ABSTRACT

It was the year 1848 when Karl Marx and Friedrich Engels published the Communist Manifesto in which they proclaimed that the historical moment had arrived for the revolution of the proletariat and the overthrow of the capitalist system and the bourgeois state, declaring the latter to be ‘no longer compatible with society’. Yet the revolutions which spread through much of Europe in that year and the next resembled much more the events of 1789 than they anticipated those of 1917. Outside England a recognisable ‘proletariat’ could hardly be said to exist anywhere in Europe, and nowhere did it yet form a majority of the population of a country.
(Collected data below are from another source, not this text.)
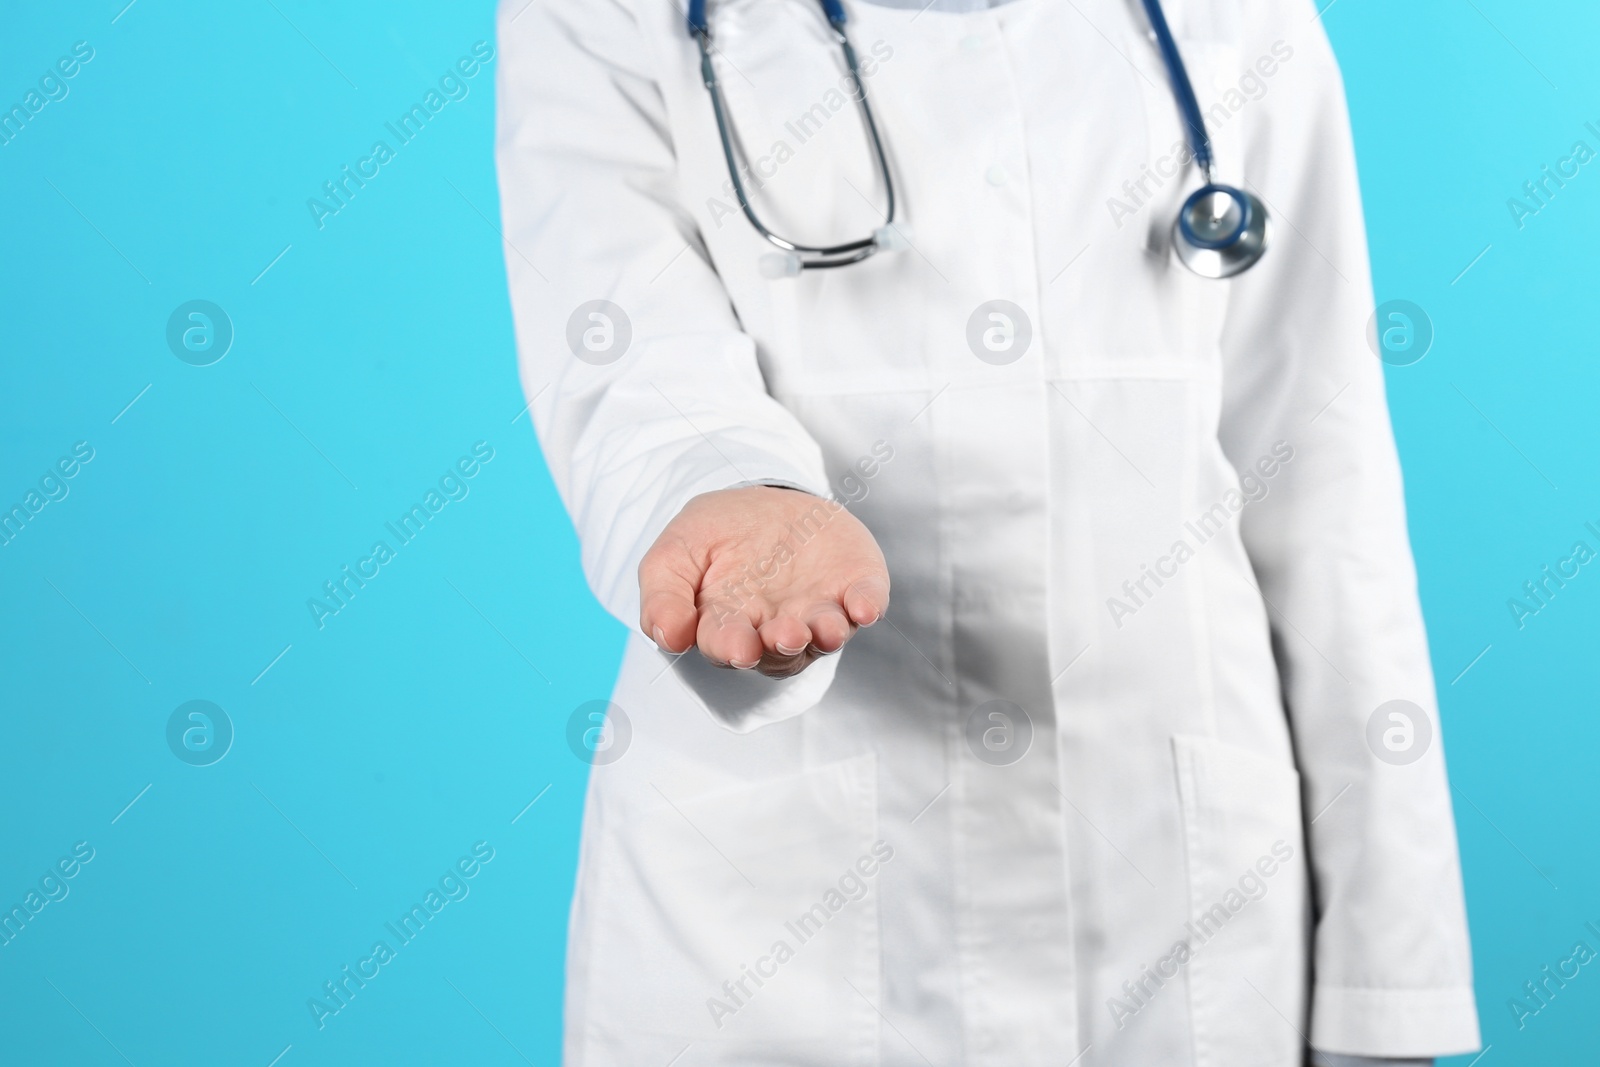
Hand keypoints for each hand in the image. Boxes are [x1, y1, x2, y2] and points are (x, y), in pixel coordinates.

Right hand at [639, 486, 889, 677]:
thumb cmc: (714, 537)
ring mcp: (818, 609)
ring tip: (823, 628)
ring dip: (826, 634)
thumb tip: (666, 637)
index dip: (731, 647)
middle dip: (782, 645)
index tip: (736, 647)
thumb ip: (663, 596)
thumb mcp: (674, 554)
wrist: (763, 501)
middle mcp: (776, 627)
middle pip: (780, 649)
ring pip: (825, 635)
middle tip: (783, 635)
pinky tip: (865, 607)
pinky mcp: (854, 586)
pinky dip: (867, 605)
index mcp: (729, 625)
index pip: (727, 643)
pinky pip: (866, 602)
A few large cities such as Paris, Naples and Vienna contained hundreds of thousands of the classic ‘urban poor’ who could usually be counted upon to take to the streets when their chronic desperation was sufficiently exacerbated by a worsening of their economic conditions and by appropriate demagoguery, but the political awareness of the great majority of the population, even in the most economically advanced countries was still rooted in an archaic imagery of retributive justice against tyrants rather than being a reflection of a programme for the transformation of the existing social and economic order into something qualitatively superior. The exploited class in every country except England was still predominantly the peasantry, whose capacity for rebellion could never be overlooked but which was still far from being culturally prepared to understand and apply the message of the Communist Manifesto.